Minnesota's gun debate reached its highest stage yet Wednesday night at the State Capitol, where young students and mothers who vaulted the issue atop state Democrats' agenda shared a packed room with activists who vigorously oppose any new gun restrictions.
Minnesota gun debate in spotlight as two bills draw hours of emotional testimony
A House committee is expected to advance bills that face murkier prospects in state Senate.
Two gun control measures key to the new Democratic House majority's legislative platform moved closer to passage in the House after hours of impassioned testimony at a committee hearing.
"This is about human lives," said Bob Mokos, a Burnsville resident and gun owner whose sister was shot to death in the 1980s. "I, for one, am weary about the children in this country being the price we pay for the Second Amendment."
The two measures up for debate would broaden criminal background checks to include gun sales between private individuals and add a law allowing relatives or law enforcement to petition a judge to take away firearms from those deemed a danger to themselves or others.
In a late-night vote, the House Public Safety and Criminal Justice Reform Finance and Policy Committee moved the background check bill along party lines in a 9-7 vote and was poised to advance the "red flag" bill when the committee reconvenes Thursday.
Several hundred people mobbed the entrance of the conference room before Wednesday's ticketed hearing and also filled a nearby overflow room. Speaking in favor of the bills were law enforcement leaders like Corrections Commissioner Paul Schnell and Hennepin County Attorney Mike Freeman. Health Commissioner Jan Malcolm, local students and those whose loved ones were slain by gunfire also spoke out.
Sa'Lesha Beeks, whose mother was killed in front of her granddaughter by a stray bullet in north Minneapolis in 2016, tearfully described how her mother's shooter, a young gang member, had been previously arrested in possession of an illegal firearm. "She was killed by somebody that she would have helped," Beeks said. "Minnesota failed my mother, but you have the ability to protect Minnesotans from this day on."

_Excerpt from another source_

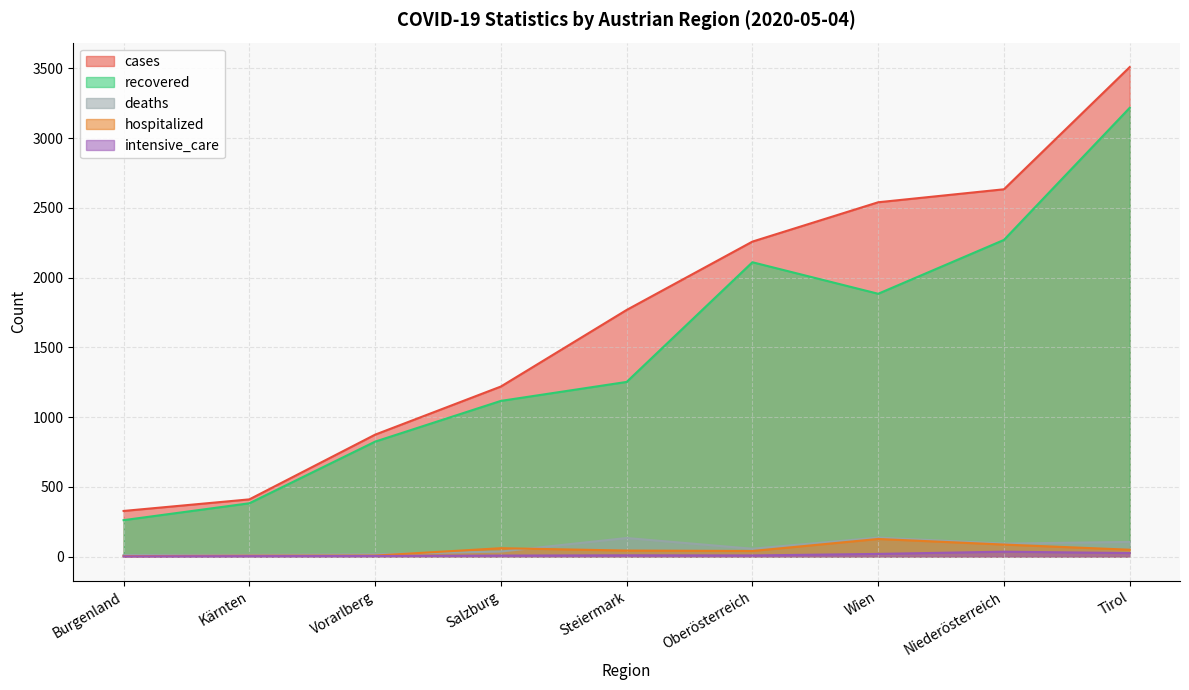

Which series has the largest total across all categories?

cases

Those on both sides of the issue kept a polite tone Wednesday, agreeing that gun violence reduction is a worthy cause but vastly differing over whether the new laws were the answer. Rep. Jim Nash, R-Waconia, said the measures would overburden law-abiding gun owners while failing to address "the true nature of gun crime."
"A background check isn't going to slow somebody down who is intent on committing a crime," Nash said. "They're not going to follow the letter of the law because they are already choosing to break the law."

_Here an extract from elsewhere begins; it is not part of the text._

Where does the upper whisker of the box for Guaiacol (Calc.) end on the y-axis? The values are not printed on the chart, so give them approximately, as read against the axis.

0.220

State lawmakers backing the bills have credited young activists who have rallied for new laws since the February 2018 Parkland, Fla., high school shooting and cite the issue as a leading factor in Democrats regaining control in the state House after flipping multiple suburban seats. Minnesota's debate over new gun laws mirrors an ongoing national discussion, and Wednesday's hearing came just hours after the U.S. House, also in Democratic control, passed its first major gun control bill in nearly 25 years.

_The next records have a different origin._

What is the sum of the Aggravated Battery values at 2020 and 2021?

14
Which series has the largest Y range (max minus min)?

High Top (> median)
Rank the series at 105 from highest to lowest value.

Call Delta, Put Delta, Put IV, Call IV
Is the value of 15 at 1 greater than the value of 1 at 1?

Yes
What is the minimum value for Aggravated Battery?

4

But the power dynamic in both Congress and the Minnesota Legislature still poses the greatest challenge to new gun laws becoming reality.
Senate Majority Leader Paul Gazelka, R-Nisswa, has remained steadfast in his opposition to the legislation and in his commitment to gun rights advocates that he would stand in the way of the measures. Speaking at a rally Saturday, Gazelka said universal background checks "ain't gonna happen" and the "crazy 'red flag' laws" would not pick up steam in the Senate.
Yet House Majority Leader Ryan Winkler, D-Golden Valley, insisted that the bills would have the votes in the Senate if Gazelka brought the measures to a floor vote.
"The question is whether they have the courage to have the Senate actually vote on them," Winkler said.
The bill's foes described them as too broad and lacking due process. Rep. Marion O'Neill, R-Maple Lake , suggested the state's existing laws — like 72-hour holds in mental health crises and domestic violence statutes — are enough to curb gun deaths.
"If someone is truly a danger to themselves or others then they should be removed from all of the things in the home that they may hurt themselves with or hurt someone else with," O'Neill said. "It's more than just the firearms; it could be the knives, it could be the rope."
But Rep. Ruth Richardson, D-Mendota Heights, the "red flag" law's chief sponsor, said it would be a needed tool in a state facing a mental health crisis with shortages in personnel and bed space for emergency holds.
Initial plans called for Wednesday's hearing to be held at an Edina middle school before that school, and later Hopkins High School, were flooded with calls from gun rights activists outraged over the choice of setting and their inability to openly carry firearms at the locations. House Speaker Melissa Hortman, D-Brooklyn Park, said the original setting was intended recognize the student activists who fueled the movement behind the latest push to change the state's gun laws.
"This is really their legislation; this is really their political moment that they created," Hortman said.